Un conocido cantante contestó, cuando le preguntaron en una entrevista, si él era persona de fe: ‘Bueno, sí, creo en Dios, pero ¡no en los dogmas de la Iglesia!’, y explicó con voz tipluda y gesto escandalizado: ‘es que ¡de plano se quedó en el oscurantismo de la Edad Media!’. Quien lo entrevistaba se rio y le dio la razón.
No sé si él leerá esto, pero lo que dijo amerita contestación, porque hay otras personas que comparten su opinión. En ciertos ambientes es ‘bien visto’, considerado una muestra de gran inteligencia y de elevado nivel intelectual, dárselas de que uno no cree en ningún ‘dogma’, como dando a entender que uno está muy por encima de conceptos cerrados, opresores, que uno es una persona libre, ‘moderna’, que cree en lo que se le da la gana y a la que nadie le dice lo que debe creer.
Pero la realidad es todo lo contrario. Sin los dogmas, no seríamos libres, sino prisioneros de nuestra ignorancia y límites, obligados a inventar y reinventar el hilo negro a cada paso, sin saber bien a bien en qué creer.
Para entenderlo, empecemos por aclarar qué es un dogma.
El diccionario de la Real Academia de la Lengua Española ofrece tres definiciones: 1. Proposición tenida por cierta y como principio innegable. 2. Conjunto de creencias de carácter indiscutible. 3. Fundamento o punto capital de un sistema, ciencia o doctrina.
Esto significa que los dogmas son los fundamentos sobre los que se puede edificar sólidamente un sistema, ciencia o doctrina. Liberarse de ellos no da libertad, sino inseguridad, como edificar sin cimentos.
Consideremos estos ejemplos: Si un matemático dijera: ‘yo no creo en dogmas, a mí que no me vengan a imponer que dos más dos son cuatro, yo quiero pensar que el resultado puede variar’, su supuesta libertad no le ayudaría, todo lo contrario, lo orillaría al caos, pues no tendría un fundamento sólido para realizar operaciones matemáticas con la seguridad de obtener un resultado cierto.
Del mismo modo, un católico que dice creer en Dios pero no en los dogmas de la Iglesia, está tratando de deshacerse de principios que son fundamentales para su fe, cuya intención no es ‘obligarlo’ a creer sólo por obligarlo, sino darle una base firme, inamovible, incambiable, sobre la que puede asentar sólidamente su fe, sin temor a que le digan mañana que todo cambió.
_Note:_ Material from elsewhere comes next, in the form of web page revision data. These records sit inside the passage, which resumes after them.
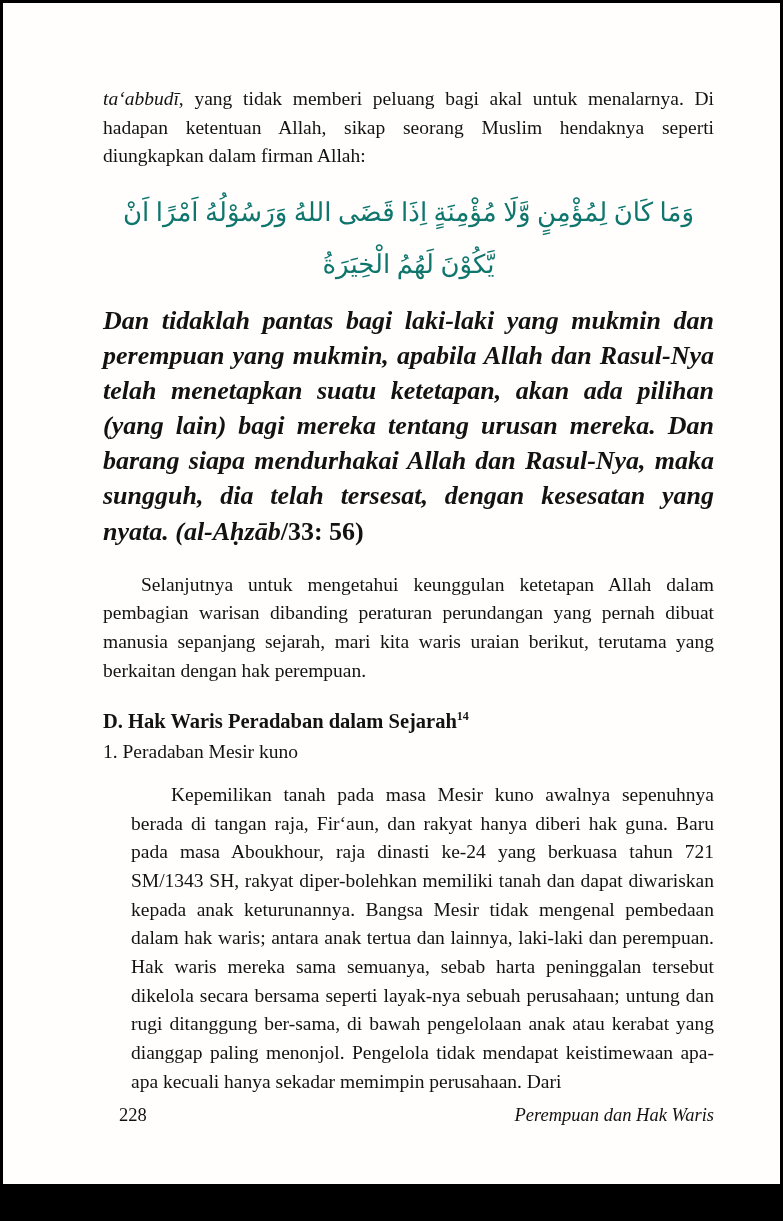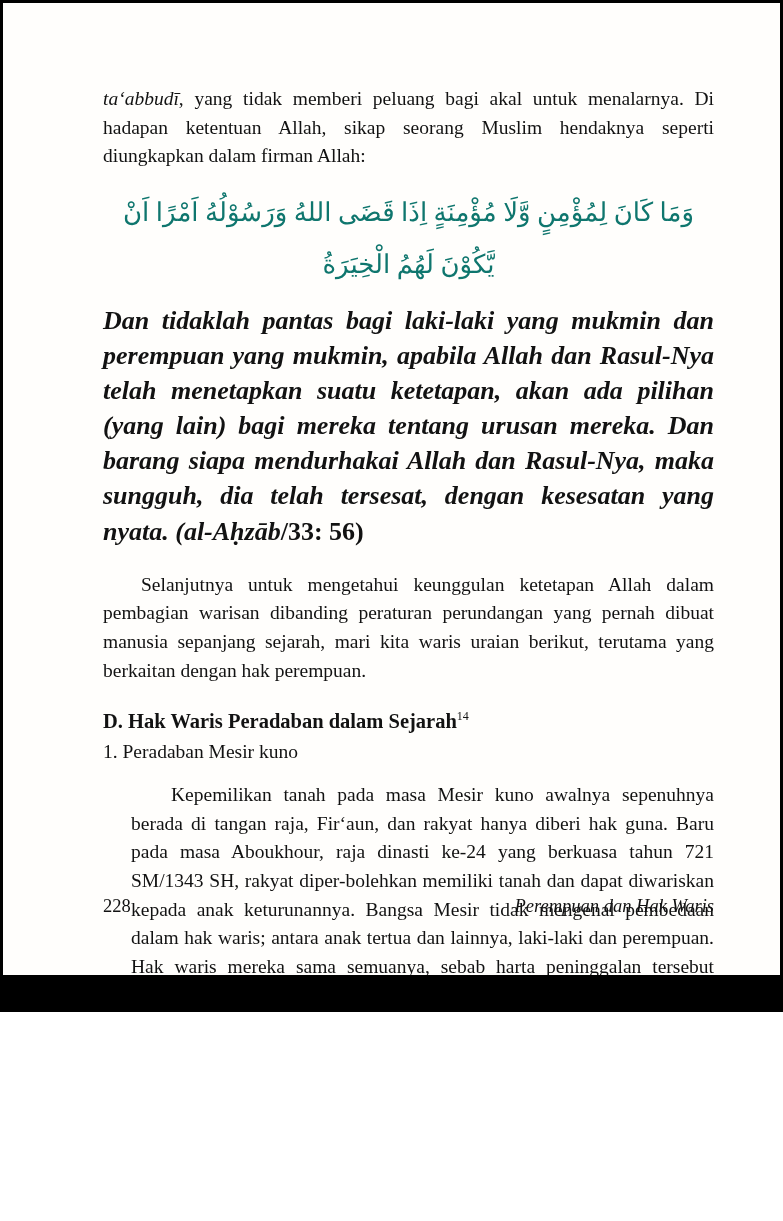--- a/index.html
+++ b/index.html
@@ -4,21 +4,21 @@
 <style>
   * { margin: 0; padding: 0; box-sizing: border-box; }
   html, body { background: #ffffff; }
   body {
     font-family: "Liberation Serif", serif;
     color: #121212;
   }
   .page {
     position: relative;
     width: 783px;
-    height: 1012px;
+    height: 1221px;
     margin: 0 auto;
     background: #fffefc;
     border: 3px solid #000;
     overflow: hidden;
   }
   .content {
     padding: 82px 66px 0 100px;
   }
   p.body {
     font-size: 19.5px;
@@ -53,35 +53,35 @@
     margin-bottom: 24px;
   }
 
   h2.section-heading {
     font-size: 20.5px;
     font-weight: bold;
     margin: 4px 0 8px 0;
   }
   h2.section-heading sup {
     font-size: 12px;
-    font-weight: normal;
+    font-weight: bold;
   }
   .subheading {
     font-size: 19.5px;
     margin-bottom: 18px;
   }
   .indented-block {
     margin-left: 28px;
     text-indent: 40px;
     line-height: 1.47;
   }
 
   .footer {
     position: absolute;
-    left: 100px;
+    left: 116px;
     right: 66px;
     bottom: 92px;
     display: flex;
     justify-content: space-between;
     align-items: flex-end;
     font-size: 18.5px;
   }
   .running-title { font-style: italic; }
 
   .bottom-bar {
Jesucristo no sólo fundó la Iglesia (ver Mt 16, 15-|19), sino se identificó con ella (ver Hch 9,1-5; Lc 10,16), así que no se puede creer en Él sin ella. Y prometió enviarle Su Espíritu Santo para recordarle Sus palabras (ver Jn 14, 26), y para guiarla hacia la verdad (ver Jn 16, 13).
Así pues, lo que los católicos creemos no es invención, sino revelación de Dios. Nuestra principal motivación para ser católicos es que estamos convencidos de que la Iglesia posee la plenitud de la verdad revelada por Él. Y los dogmas de la Iglesia contienen y expresan esa verdad. Por eso se les llama también ‘verdades de fe’.
¿Cómo sabemos con certeza que son verdad? Porque Dios concedió al Papa el don de definir los dogmas con infalibilidad. Y ojo, cabe aclarar que los católicos no creemos que el Papa sea siempre infalible, sabemos que es un ser humano como todos, con caídas y errores. Solamente es infalible cuando, haciendo uso de su potestad como Vicario de Cristo, sucesor de Pedro, define un dogma, bajo la guía del Espíritu Santo y en comunión con toda la Iglesia.
Hay quien se queja de los dogmas de la Iglesia como si fueran miles o como si todo lo que ella enseñara fueran dogmas, y los católicos estuviéramos bombardeados por ellos. No es así. Son muy pocos, definidos a lo largo de los siglos, pero nos dan la seguridad de que podemos asentar en ellos nuestra fe, como sobre roca firme, sin temor de que, como les ha sucedido a otras iglesias, sectas y denominaciones religiosas, se les abran grietas y terminen convertidas en arenas movedizas por las presiones de la ‘modernidad’, de la ‘moda’ del momento o de lo ‘políticamente correcto’.